Task statement: Recast the entries from the beginning through the line with "Identify the document" as a Markdown table with the columns Row and Line, numbering each line and leaving out blank lines.
———
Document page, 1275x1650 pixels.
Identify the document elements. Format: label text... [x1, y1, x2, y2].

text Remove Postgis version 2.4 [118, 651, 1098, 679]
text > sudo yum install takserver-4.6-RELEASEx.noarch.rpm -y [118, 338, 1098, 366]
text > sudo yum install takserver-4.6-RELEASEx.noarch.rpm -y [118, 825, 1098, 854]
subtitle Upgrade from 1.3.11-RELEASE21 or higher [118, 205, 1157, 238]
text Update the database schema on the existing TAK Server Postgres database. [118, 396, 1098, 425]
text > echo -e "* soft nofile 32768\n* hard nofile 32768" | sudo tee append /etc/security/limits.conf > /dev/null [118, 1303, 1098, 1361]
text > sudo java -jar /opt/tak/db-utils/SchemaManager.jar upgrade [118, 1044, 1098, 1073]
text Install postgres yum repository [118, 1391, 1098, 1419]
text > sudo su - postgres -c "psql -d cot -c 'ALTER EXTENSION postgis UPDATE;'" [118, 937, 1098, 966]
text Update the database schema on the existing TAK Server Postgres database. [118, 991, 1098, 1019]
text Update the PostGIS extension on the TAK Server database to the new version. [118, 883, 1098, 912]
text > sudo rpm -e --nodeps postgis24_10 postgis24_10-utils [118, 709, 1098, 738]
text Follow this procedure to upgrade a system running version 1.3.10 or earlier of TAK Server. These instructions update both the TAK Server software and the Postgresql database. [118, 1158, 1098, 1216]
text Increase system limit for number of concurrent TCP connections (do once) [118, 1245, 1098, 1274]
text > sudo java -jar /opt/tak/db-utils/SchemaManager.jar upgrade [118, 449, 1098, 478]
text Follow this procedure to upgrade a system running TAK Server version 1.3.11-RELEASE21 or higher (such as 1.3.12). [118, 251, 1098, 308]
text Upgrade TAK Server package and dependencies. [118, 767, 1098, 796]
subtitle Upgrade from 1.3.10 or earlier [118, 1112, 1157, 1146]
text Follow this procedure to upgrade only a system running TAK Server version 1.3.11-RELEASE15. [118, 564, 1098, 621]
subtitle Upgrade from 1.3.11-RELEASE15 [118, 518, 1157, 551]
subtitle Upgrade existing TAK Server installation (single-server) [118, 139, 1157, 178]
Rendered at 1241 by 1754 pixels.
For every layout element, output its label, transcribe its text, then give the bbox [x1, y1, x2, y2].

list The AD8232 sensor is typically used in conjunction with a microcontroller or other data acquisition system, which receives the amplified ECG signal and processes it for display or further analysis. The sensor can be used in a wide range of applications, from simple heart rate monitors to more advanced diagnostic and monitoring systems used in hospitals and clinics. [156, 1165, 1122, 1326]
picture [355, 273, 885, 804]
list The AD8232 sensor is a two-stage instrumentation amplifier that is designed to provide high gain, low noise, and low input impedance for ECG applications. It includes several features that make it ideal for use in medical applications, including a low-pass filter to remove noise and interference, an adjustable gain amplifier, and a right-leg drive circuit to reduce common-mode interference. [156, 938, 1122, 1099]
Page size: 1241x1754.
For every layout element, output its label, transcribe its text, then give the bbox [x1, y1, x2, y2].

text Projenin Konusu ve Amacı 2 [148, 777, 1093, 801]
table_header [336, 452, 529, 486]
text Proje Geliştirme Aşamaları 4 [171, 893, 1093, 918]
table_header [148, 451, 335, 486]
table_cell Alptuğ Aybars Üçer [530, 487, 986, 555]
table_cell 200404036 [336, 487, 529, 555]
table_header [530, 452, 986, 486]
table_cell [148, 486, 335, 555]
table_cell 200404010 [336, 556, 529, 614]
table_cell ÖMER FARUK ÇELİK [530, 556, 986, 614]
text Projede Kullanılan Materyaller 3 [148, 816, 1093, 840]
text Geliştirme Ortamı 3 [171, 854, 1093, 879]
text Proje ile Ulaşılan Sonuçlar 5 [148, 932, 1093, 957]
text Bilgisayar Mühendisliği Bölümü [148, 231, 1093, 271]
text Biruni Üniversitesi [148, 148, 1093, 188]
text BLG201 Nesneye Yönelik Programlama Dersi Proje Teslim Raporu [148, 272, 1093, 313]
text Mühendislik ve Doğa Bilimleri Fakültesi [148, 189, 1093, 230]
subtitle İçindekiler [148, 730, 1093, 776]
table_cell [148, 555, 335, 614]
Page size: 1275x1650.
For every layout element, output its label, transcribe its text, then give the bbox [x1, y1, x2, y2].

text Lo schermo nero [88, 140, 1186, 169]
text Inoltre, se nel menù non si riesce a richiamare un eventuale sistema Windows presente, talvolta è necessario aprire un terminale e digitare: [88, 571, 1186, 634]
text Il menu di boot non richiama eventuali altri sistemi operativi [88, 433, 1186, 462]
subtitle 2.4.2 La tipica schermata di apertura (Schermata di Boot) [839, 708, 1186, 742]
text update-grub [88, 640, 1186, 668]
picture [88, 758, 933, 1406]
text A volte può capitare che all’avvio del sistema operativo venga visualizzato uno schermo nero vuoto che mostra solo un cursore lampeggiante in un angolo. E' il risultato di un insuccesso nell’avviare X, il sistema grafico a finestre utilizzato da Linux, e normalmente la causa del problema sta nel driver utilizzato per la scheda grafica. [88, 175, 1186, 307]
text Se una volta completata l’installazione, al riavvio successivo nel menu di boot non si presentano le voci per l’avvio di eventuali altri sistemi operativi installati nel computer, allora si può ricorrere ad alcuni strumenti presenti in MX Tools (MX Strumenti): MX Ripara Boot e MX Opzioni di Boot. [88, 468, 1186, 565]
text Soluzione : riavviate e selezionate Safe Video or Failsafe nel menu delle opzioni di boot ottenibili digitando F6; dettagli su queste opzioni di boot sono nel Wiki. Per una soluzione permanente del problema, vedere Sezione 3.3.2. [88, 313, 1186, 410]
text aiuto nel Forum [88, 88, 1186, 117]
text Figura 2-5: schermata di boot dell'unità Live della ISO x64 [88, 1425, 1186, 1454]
———
Exercise output:
| Row | Line |
|---|---|
| 1 | Document page, 1275x1650 pixels. |
| 2 | Identify the document elements. Format: label text... [x1, y1, x2, y2]. |